■ **Work instructions**:
**a)** Answer these from the interview:
(i) On what street did Briana Stewart live in Honolulu?
(ii) In which city was the apartment her family moved into in Asia?
(iii) Which magazine in New York City gave her an internship?
**b)** Duplicate the part of the interview that opens with the words containing "Japan was a" and closes with "I hearted NYC.".

■ **Passage**:
※ ※ ※
Working from home isn’t for wussies. With an adventurous toddler at your ankles, a laptop balancing on your knees and Sesame Street playing in the background you try, unsuccessfully, to reply to a single email– even a simple sentence. And yet mother of two small girls, Briana Stewart isn’t just making it work, she’s making magic as the Managing Editor for Utah Valley BusinessQ and Utah Valley Bride Magazines. Yep, double the children and double the duties at work with two separate publications. Like actual print. I know. Wonder. Woman.
Bri grew up on the beautiful shores of Honolulu, Hawaii. She attended school through 11th grade there and then her senior year of high school, her family moved to Japan. After graduation, she attended Brigham Young University where she received a degree in Communications with a print journalism emphasis. I’m excited to share more about how landed her dream job and how she makes work-at-home status work for her.
Q) First, tell me about yourself and your background.
A) For the first 17 years of my life, I didn’t do change. I was born and raised in Honolulu, Hawaii. I lived on Malama Place in the house my parents moved into three weeks before I was born. I attended Punahou School from kindergarten to my junior year. And I was known throughout the land as Breezy.
But then April 2000 happened. My father got a calling with the LDS Church that took us to Asia. We moved into an apartment in Tokyo. I attended the American School in Japan for my senior year of high school. And I changed my nickname from Breezy to Bri.
Japan was a life-changer, arigato very much. A year later I headed off to BYU, slept way too little, and majored in communications with a print journalism emphasis. I did two internships — one with Bennett Communications in Orem and one with Baseline Magazine in New York City. Three months after graduating from BYU in 2005, I became gainfully employed at Bennett Communications. And the rest is a wonderfully wordy history.
Q) How did you know what you wanted to do professionally? Was it an accident, or was it your plan all along?
A) I owe my career to New York City. When I was 16, I visited my sister, Erin, who lived in D.C., and we hopped on a train to the Big Apple for delicious bites and sights.
Oh, how I hearted NYC.
We had makeovers at Sephora, sipped frozen hot chocolate at Serendipity and gallivanted around town to all the “One Fine Day” movie locations. This teenager of the nineties thought George Clooney was a dreamboat. And Erin — gem of a sister she is — even picked me up at the Bethesda Fountain like George did to Michelle Pfeiffer during the “puddle part.” It was a Kodak moment (you know, Instagram’s grandmother).
That one fine trip turned into one fine fate. I knew I would get back to New York. I knew I would live there one day. I knew not how.
Fast-forward to my sophomore year at BYU when I passed a sign — “New York City Internship Program, Communications Department.”
The writing was — quite literally — on the wall.
So I applied to the print journalism major and thought, “Sure, I could write.” I loved a good comma as much as the next nerd, and I thought alliteration was prose perfection. And as for well-crafted puns? Word. By the time senior year came around — journalism was the dreamboat.
※ ※ ※
Dataset entries:
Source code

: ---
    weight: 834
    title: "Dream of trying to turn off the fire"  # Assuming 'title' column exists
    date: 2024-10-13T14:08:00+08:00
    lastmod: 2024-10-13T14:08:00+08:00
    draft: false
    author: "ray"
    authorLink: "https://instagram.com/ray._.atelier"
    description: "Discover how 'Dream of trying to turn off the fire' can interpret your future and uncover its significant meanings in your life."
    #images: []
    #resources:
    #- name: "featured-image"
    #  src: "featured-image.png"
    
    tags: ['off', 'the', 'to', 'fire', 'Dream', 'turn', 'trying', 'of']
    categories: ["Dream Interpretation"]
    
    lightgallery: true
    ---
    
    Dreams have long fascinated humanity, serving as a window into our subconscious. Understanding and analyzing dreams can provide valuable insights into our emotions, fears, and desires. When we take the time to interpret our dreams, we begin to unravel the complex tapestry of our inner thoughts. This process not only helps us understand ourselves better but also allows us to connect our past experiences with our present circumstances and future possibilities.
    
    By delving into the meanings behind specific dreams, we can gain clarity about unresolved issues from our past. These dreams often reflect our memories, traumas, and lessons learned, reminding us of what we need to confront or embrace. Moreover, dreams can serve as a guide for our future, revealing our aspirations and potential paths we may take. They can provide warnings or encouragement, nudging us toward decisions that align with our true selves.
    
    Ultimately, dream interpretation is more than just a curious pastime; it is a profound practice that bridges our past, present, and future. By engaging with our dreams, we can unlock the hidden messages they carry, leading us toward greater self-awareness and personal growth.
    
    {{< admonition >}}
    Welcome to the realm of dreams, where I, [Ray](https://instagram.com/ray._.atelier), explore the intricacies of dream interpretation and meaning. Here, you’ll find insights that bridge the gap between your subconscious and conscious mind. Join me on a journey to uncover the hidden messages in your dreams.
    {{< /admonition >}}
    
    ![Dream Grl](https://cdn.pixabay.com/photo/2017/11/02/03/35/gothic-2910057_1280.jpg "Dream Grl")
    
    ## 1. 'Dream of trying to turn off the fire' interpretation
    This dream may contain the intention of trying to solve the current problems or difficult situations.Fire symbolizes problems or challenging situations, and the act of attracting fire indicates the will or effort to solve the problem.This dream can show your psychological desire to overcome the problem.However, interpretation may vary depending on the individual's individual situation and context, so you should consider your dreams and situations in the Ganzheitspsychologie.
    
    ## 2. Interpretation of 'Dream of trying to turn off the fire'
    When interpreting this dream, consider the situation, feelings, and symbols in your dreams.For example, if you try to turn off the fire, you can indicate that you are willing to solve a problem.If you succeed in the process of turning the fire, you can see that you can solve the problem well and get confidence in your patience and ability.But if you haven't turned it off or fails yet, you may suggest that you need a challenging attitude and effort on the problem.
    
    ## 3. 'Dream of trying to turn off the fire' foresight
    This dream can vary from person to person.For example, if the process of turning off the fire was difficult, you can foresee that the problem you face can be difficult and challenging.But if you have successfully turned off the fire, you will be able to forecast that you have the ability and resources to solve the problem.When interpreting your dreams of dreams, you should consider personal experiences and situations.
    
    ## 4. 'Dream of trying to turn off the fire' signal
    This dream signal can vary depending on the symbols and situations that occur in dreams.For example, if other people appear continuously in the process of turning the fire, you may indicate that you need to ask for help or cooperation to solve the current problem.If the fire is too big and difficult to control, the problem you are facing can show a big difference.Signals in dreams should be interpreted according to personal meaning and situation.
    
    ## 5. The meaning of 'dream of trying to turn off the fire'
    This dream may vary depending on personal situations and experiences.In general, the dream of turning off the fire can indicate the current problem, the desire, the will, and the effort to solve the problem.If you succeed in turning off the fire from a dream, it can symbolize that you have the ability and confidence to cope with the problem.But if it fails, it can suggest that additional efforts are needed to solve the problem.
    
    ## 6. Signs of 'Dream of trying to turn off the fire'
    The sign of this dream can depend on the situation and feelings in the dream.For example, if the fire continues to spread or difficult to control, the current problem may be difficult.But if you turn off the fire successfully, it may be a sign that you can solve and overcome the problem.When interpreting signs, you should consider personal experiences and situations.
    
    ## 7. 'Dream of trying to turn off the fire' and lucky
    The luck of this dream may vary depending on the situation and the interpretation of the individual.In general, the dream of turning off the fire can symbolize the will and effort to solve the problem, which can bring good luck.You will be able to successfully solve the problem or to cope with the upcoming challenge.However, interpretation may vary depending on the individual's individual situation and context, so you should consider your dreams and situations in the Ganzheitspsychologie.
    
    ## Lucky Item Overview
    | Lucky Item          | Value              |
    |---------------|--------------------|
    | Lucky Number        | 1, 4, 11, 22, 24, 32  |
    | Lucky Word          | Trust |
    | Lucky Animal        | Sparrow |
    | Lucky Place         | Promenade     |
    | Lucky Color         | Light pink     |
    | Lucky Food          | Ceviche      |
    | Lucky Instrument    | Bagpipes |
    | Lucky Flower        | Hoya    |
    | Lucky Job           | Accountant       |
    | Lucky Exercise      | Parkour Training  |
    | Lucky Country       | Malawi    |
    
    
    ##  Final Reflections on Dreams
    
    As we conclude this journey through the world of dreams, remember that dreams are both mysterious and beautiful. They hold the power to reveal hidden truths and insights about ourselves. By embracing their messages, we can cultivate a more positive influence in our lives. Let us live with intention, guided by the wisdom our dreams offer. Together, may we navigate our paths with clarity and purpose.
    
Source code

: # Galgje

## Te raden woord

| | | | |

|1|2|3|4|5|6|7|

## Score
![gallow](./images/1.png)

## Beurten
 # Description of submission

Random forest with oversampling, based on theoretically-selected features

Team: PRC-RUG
※ ※ ※
■ **Task-by-task results**:
**a)**
(i) Malama Place
(ii) Tokyo
(iii) Baseline Magazine

**b)**
Japan was a life-changer, arigato very much. A year later I headed off to BYU, slept way too little, and majored in communications with a print journalism emphasis. I did two internships — one with Bennett Communications in Orem and one with Baseline Magazine in New York City. Three months after graduating from BYU in 2005, I became gainfully employed at Bennett Communications. And the rest is a wonderfully wordy history.
Q) How did you know what you wanted to do professionally? Was it an accident, or was it your plan all along?
A) I owe my career to New York City. When I was 16, I visited my sister, Erin, who lived in D.C., and we hopped on a train to the Big Apple for delicious bites and sights.
Oh, how I hearted NYC.